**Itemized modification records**
┌──

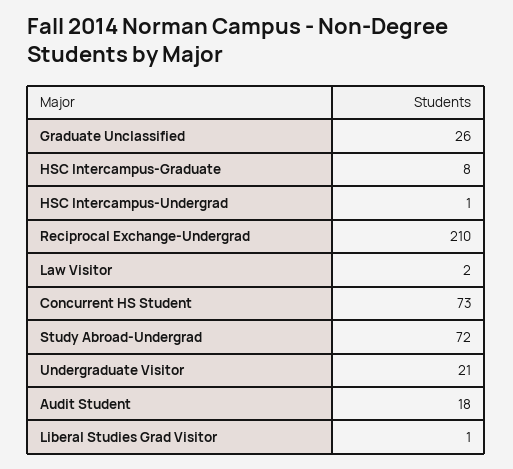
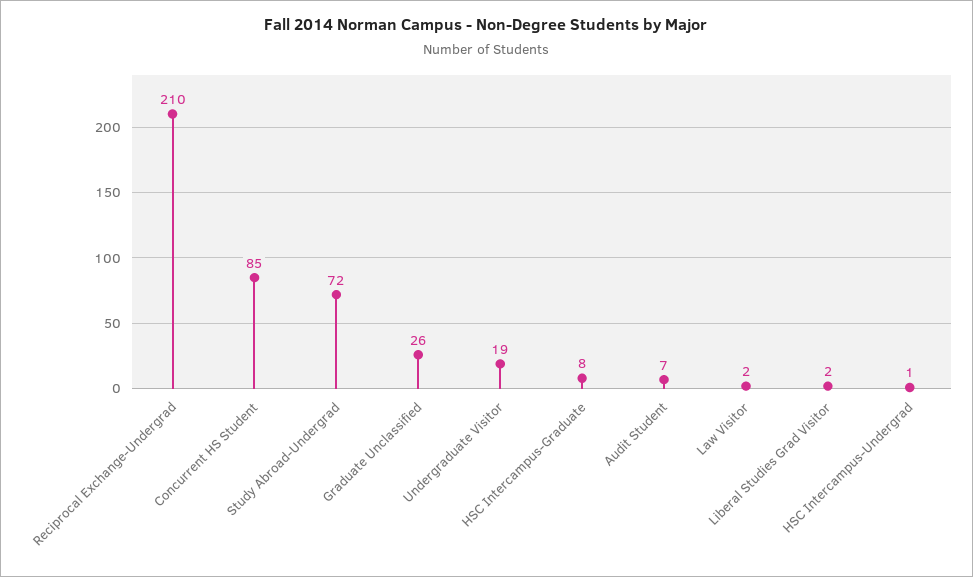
  {
    "Graduate Unclassified": 26,
    "HSC Intercampus-Graduate": 8,
    "HSC Intercampus-Undergrad": 1,
    "Reciprocal Exchange-Undergrad": 210,
    "Law Visitor": 2,
-   "Concurrent HS Student": 73,
+   "Concurrent HS Student": 85,
    "Study Abroad-Undergrad": 72,
-   "Undergraduate Visitor": 21,
+   "Undergraduate Visitor": 19,
-   "Audit Student": 18,
+   "Audit Student": 7,
-   "Liberal Studies Grad Visitor": 1
+   "Liberal Studies Grad Visitor": 2
  }

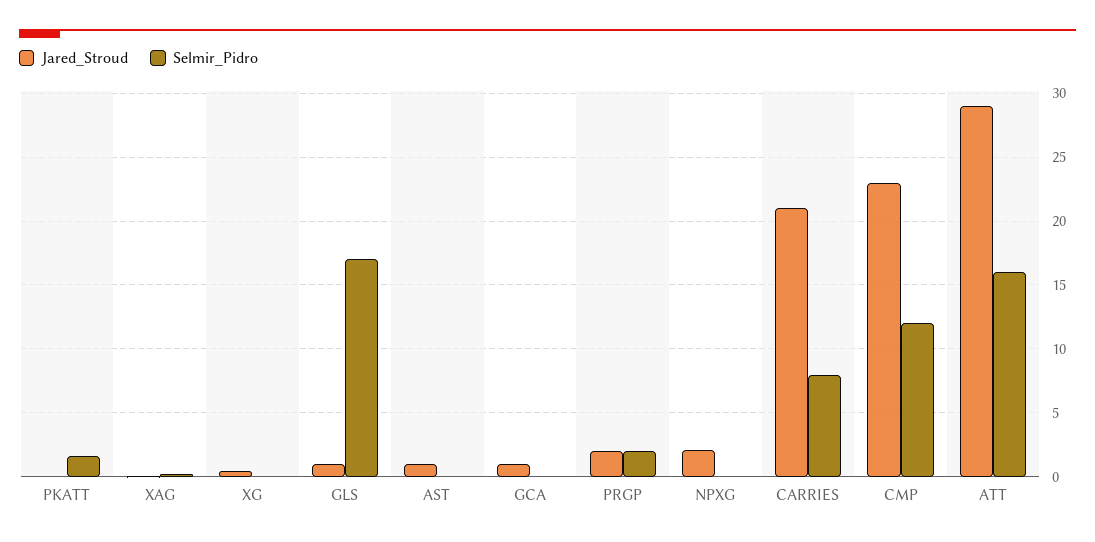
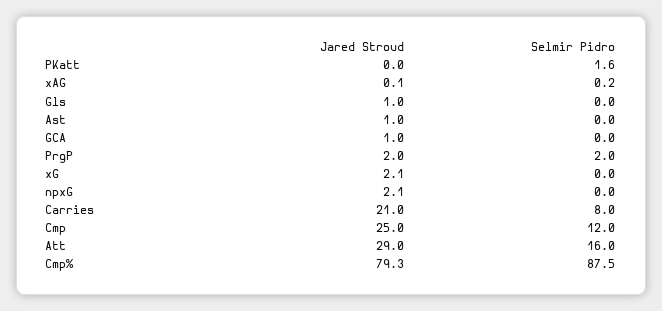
  {
    "Jared_Stroud": {
      "PKATT": 0,
      "XAG": 0.1,
-     "XG": 0.5,
+     "XG": 2.1,
      "GLS": 1,
      "AST": 1,
      "GCA": 1,
      "PRGP": 2,
      "NPXG": 2.1,
      "CARRIES": 21,
-     "CMP": 23,
+     "CMP": 25,
-     "ATT": 29
+     "ATT": 29,
+     "Cmp%": 79.3
    },
    "Selmir_Pidro": {
      "PKATT": 1.6,
      "XAG": 0.2,
      "XG": 0,
-     "GLS": 17,
+     "GLS": 0,
      "AST": 0,
      "GCA": 0,
      "PRGP": 2,
      "NPXG": 0,
      "CARRIES": 8,
      "CMP": 12,
-     "ATT": 16
+     "ATT": 16,
+     "Cmp%": 87.5
    }
  }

└──

**YOUR ASSIGNMENT**
Among the lines above, find those holding "Undergraduate" and copy each one.

**TASK ANSWER**
-   "Undergraduate Visitor": 21,
+   "Undergraduate Visitor": 19,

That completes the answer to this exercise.